Tout à coup, il se réveilla les
yeux écarquillés, la peau moite. Il y avait du bruit et, si le ciel n’avait pas
été si couvert, la lune, presque pleine, lui aurait permis de voir ce…
Mais il ne voulait pas voir. Non,
il ne voulait absolument pas voir. Il s’assit pourtant, tendit l’oreille, écoutant
le bruit de ces bottes poussiéreuses qui s’éloignaient sur le trottoir de la
grand-rue de Brattleboro, Vermont, en direction de l’ouest, ces pas qui s’évanouissaient,
qui se perdaient dans le bourdonnement des choses.
Larry eut soudain une folle envie
de se lever, de laisser le sac de couchage tomber par terre, de crier : Revenez !
Je m’en fous ! Revenez ! Mais voulait-il vraiment rappeler cet
inconnu ? Le toit du kiosque allait amplifier son cri – son appel.

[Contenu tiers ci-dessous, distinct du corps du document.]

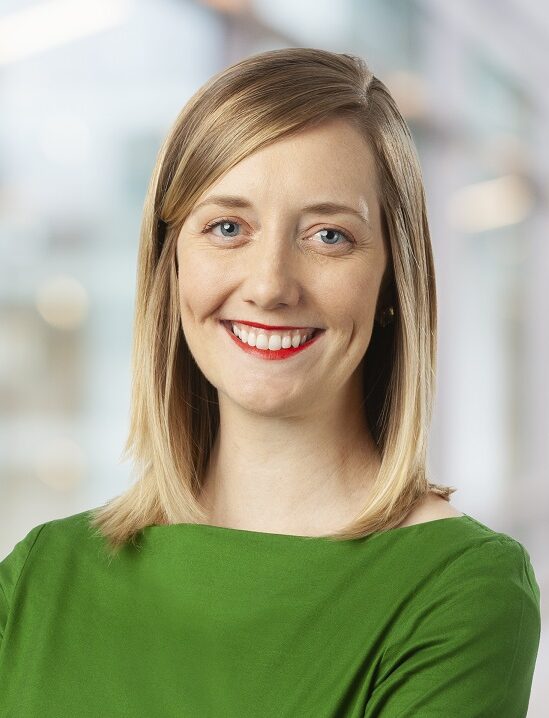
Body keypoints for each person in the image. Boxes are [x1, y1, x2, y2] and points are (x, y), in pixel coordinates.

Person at [0, 48, 540, 717]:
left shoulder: (461, 588)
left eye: (327, 236)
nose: (268, 286)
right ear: (170, 265)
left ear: (391, 281)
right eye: (227, 227)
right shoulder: (40, 574)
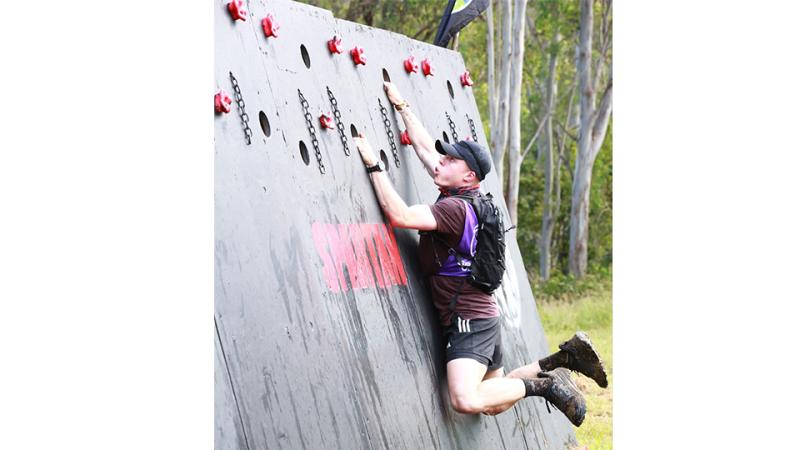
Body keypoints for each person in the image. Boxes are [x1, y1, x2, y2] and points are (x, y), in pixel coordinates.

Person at [352, 82, 608, 426]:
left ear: (468, 174)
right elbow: (427, 150)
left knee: (464, 398)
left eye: (451, 159)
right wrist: (403, 107)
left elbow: (400, 216)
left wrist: (372, 164)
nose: (441, 161)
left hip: (468, 319)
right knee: (495, 401)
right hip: (481, 314)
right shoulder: (466, 197)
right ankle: (561, 360)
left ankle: (544, 388)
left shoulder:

Et si
ces pas revenaient, s’ils se mettaient à grandir dans le silence de la nuit où
même les grillons ne chantaient plus ?
Au lieu de se lever, il se
recoucha, recroquevillé sur lui-même, les mains collées sur son fusil. Je ne
vais pas dormir ce soir, pensa-t-il. Mais trois minutes plus tard, il
dormait. Et le lendemain matin, il crut avoir rêvé.